I'll probably get a Specialized bike from my LBS with free yearly tune ups. But with the sale price it is tempting.


----------



## beckham23 (Jan 25, 2012)

Thanks, I've seen them going for sub-$3k on eBay or at my local BMW dealerships now. Guess they really aren't selling like hot cakes as BMW might have expected.

With all respect of the opinions above, (you all did a good job, I'm well sold and my mind had definitely moved on from this bike), I am still surprised that I have not seen one review of this bike on the web, no magazines, no owner reviews. 

Just when you thought you can google and find anything on the web these days, it still requires someone to write it first I guess.


----------



## zender (Jun 20, 2009)

Beady Eyes said:


> Weight: 7.4 kg carbon frame




Obviously they mean the whole bike, but that would be some seriously heavy frame at that weight.

I'm not sure what the exchange rate is right now, but for 2600 bucks US you can get pretty much any mainstream carbon Ultegra (non Di2 of course) bike from a retail shop.
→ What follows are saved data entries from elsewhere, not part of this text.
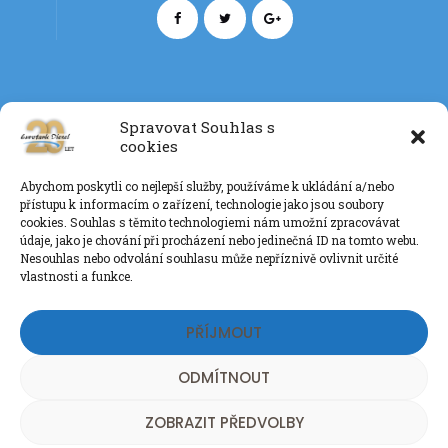
Spravovat Souhlas s
cookies
Kontakt
Abychom poskytli co nejlepší služby, používáme k ukládání a/nebo
+420 777 085 135
přístupu k informacím o zařízení, technologie jako jsou soubory
info@eurotankdiesel.cz
cookies. Souhlas s těmito technologiemi nám umožní zpracovávat
údaje, jako je chování při procházení nebo jedinečná ID na tomto webu.
Nesouhlas nebo odvolání souhlasu může nepříznivě ovlivnit určité
vlastnosti a funkce.
Ochrana os. údajů GDPR
PŘÍJMOUT
ODMÍTNOUT
ZOBRAZIT PŘEDVOLBY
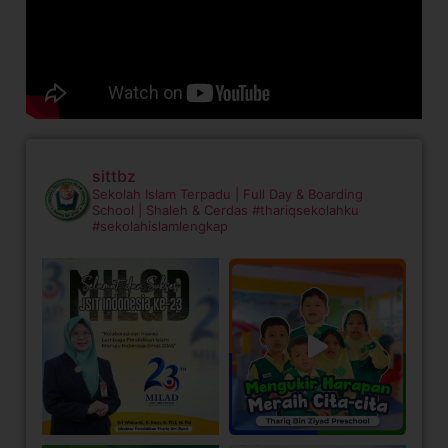
sittbz
Sekolah Islam Terpadu | Full Day & Boarding
School | Shaleh & Cerdas
#thariqsekolahku
#sekolahislamlengkap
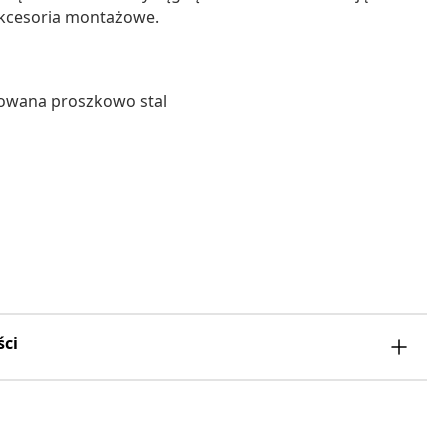
akcesoria montażowe.
alowana proszkowo stal
ści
And, generally, you'll get some stuff tossed in like extra tubes, free tunes for a year and that sort of thing. You may have to haggle a bit.

If one was going to go with cool badging on a bike for coolness sake, I'd rather see it badged like a high end sport bike like Ducati or Aprilia than a cage, but I like 2 wheels, what can I say.


----------



## rayovolks (Dec 13, 2007)

Colnago for Ferrari

or

S-works + McLaren Venge

Everything else is just brand-chaser catalog merchandise.


----------



## milkbaby (Aug 14, 2009)

beckham23 said:


> Thanks, I've seen them going for sub-$3k on eBay or at my local BMW dealerships now. Guess they really aren't selling like hot cakes as BMW might have expected.
> 
> With all respect of the opinions above, (you all did a good job, I'm well sold and my mind had definitely moved on from this bike), I am still surprised that I have not seen one review of this bike on the web, no magazines, no owner reviews.
> 
> Just when you thought you can google and find anything on the web these days, it still requires someone to write it first I guess.
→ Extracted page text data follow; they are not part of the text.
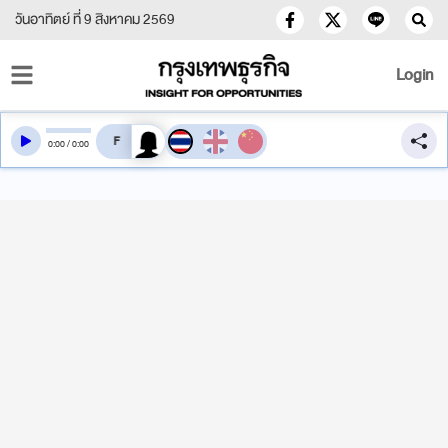
วันอาทิตย์ ที่ 9 สิงหาคม 2569
Login
สลับเสียงอ่าน
0
:
00
/
0
:
00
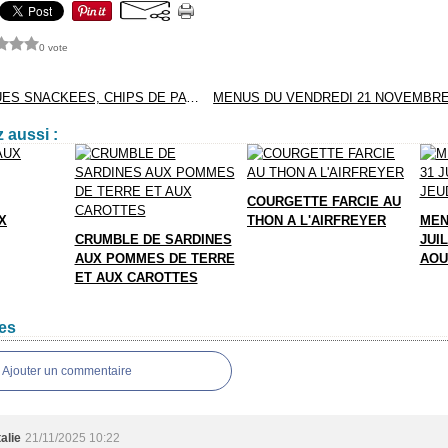
0 vote
SAINT-JACQUES SNACKEES, CHIPS DE PATATES DOUCES
 aussi :
COURGETTE FARCIE AU
X
THON A L'AIRFREYER
MEN
CRUMBLE DE SARDINES
JUIL
AUX POMMES DE TERRE
AOU
ET AUX CAROTTES
es
Ajouter un commentaire
alie
21/11/2025 10:22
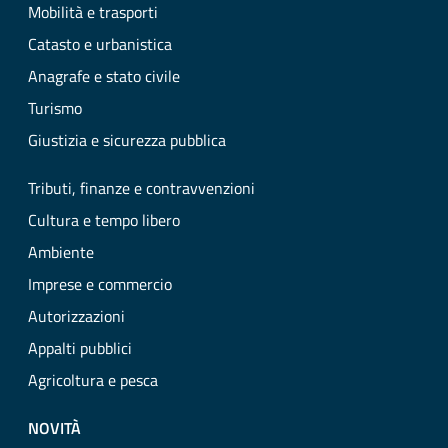
Mobilità e trasporti
Catasto e urbanistica
Anagrafe e stato civile
Turismo
Giustizia e sicurezza pubblica
Tributi, finanze e contravvenzioni
Cultura e tempo libero
Ambiente
Imprese e commercio
Autorizzazioni
Appalti pubblici
Agricoltura e pesca
NOVITÀ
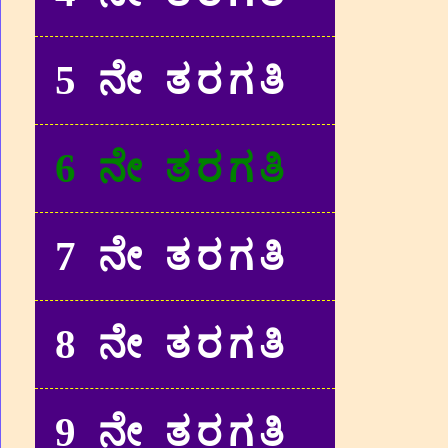
5 ನೇ ತರಗತಿ
6 ನೇ ತರಗತಿ
7 ನೇ ತರಗತಿ
8 ನೇ ತರಗತಿ
9 ನೇ ತರಗತಿ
Maybe the majority are bought by BMW car enthusiasts who are not really into bicycles but just thought it would be nice to have one?

I bet the frame is just an open mold Chinese generic frame painted and branded BMW. Look at the various Chinese frame threads here for info? :thumbsup:


----------



## rose.johnp (Jul 20, 2011)

I saw this bike at my local BMW dealer as well and drew my attention... but after a closer look I was disappointed. It really does look like a cheap Chinese carbon frame with "M" logo glued on it. The components were all Ultegra. Ultegra is a great group, don't get me wrong- but for $3,000 and the BMW name, I would expect some (if not all) DA on it. IMO- if you have the cash and want a "BMW" bike, go for it. If you're serious about riding and performance, look into a proven/establish company.


----------